Yvette Cooper has declined to say whether she saw a dossier describing China as a threat to Britain’s national security while serving as home secretary.
Conservative politicians have claimed the existence of documents from their time in government, which they say could have been instrumental in prosecuting the collapsed trial of two men accused of spying for Beijing.
Speaking on Radio 4’s Today Programme on Friday, Ms Cooper, who served in the Home Office until a reshuffle last month, dodged the question when asked whether she had seen such a dossier, responding: “We know China poses threats to the UK national security.”
Ms Cooper, who is now the Foreign Secretary, said: “I am deeply frustrated about this case, because I, of course, wanted to see it prosecuted, but ministers were not involved in any of the evidence that was put to the Crown Prosecution Service or the Crown Prosecution Service’s independent decisions.”
The case against 30-year-old Christopher Cash, a former parliamentary researcher, and 33-year-old Christopher Berry, a teacher, was dropped in early September.
Mr Cash and Mr Berry were charged by the Crown Prosecution Service (CPS) in April last year with spying under the Official Secrets Act 1911, when they were accused of collecting and communicating information which could be “useful to an enemy”.
Both denied the charges.
The Prime Minister has maintained the last Conservative administration had not designated China as a threat to national security, so his Government could not provide evidence to that effect, which the director of public prosecutions (DPP) Stephen Parkinson said was required to meet the threshold for prosecution.

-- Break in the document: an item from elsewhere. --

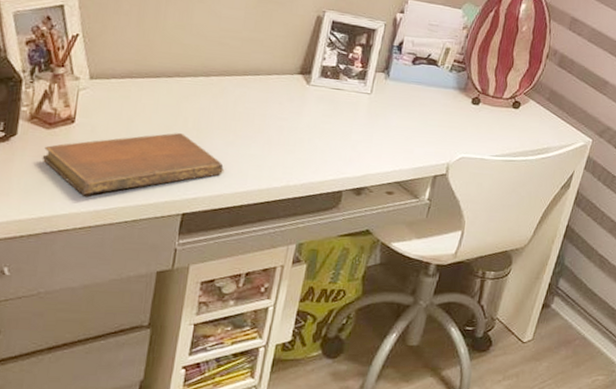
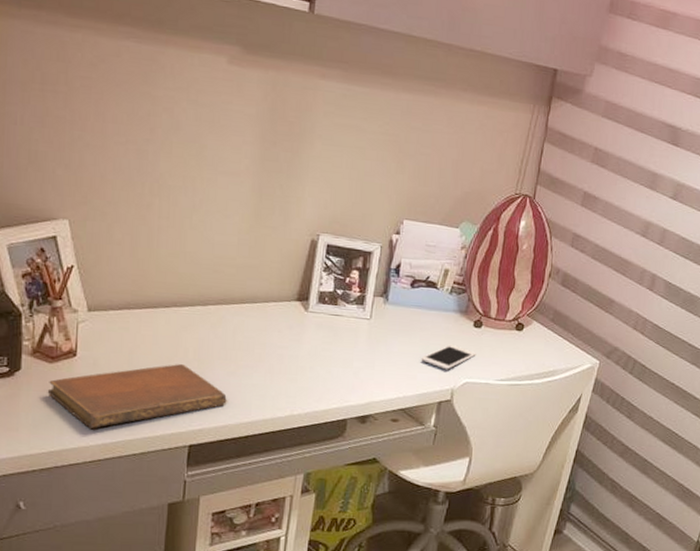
cell phone: none [418,119,473,145] -> present [421,344,476,370]

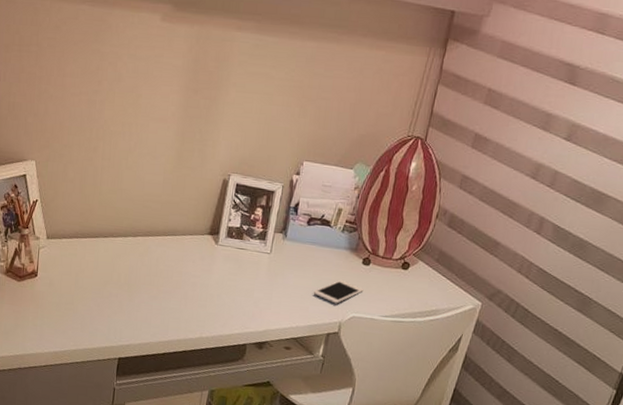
notebook: present [47,364,227,428] -> none [15,287,149,338]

Mr Parkinson said the CPS had tried “over many months” to gather material from ministers, but it had not been forthcoming.
Chris Philp, the shadow home secretary, wrote in the Times on Thursday, saying the suggestion the previous government did not publicly categorise China as a threat to national security was “totally untrue”.
Mr Philp, who was a Home Office minister between October 2022 and July 2024, said: “The Government has multiple internal documents and reports on the threat China posed to national security in the 2021-23 period.
“I have spoken to colleagues who served as relevant ministers then and they have told me these documents exist.
“As a former minister, I know it myself from my time in Government.”
He added: “Starmer’s Government could have disclosed these documents to the CPS, in private if needed. It chose not to.”
Asked whether China was a “friend or foe” on LBC on Friday, Ms Cooper said: “We’ve been clear, there’s a whole series of security threats that have come from China, for example, things like transnational repression, for example, things like cyber threats and attacks and industrial espionage, and so on.
“They are also, of course, an important trading partner, and also they’re somebody that we need to work with on things like climate change.
“But where there are national security threats, we need to take them immensely seriously and respond to them, and we continue to do that.”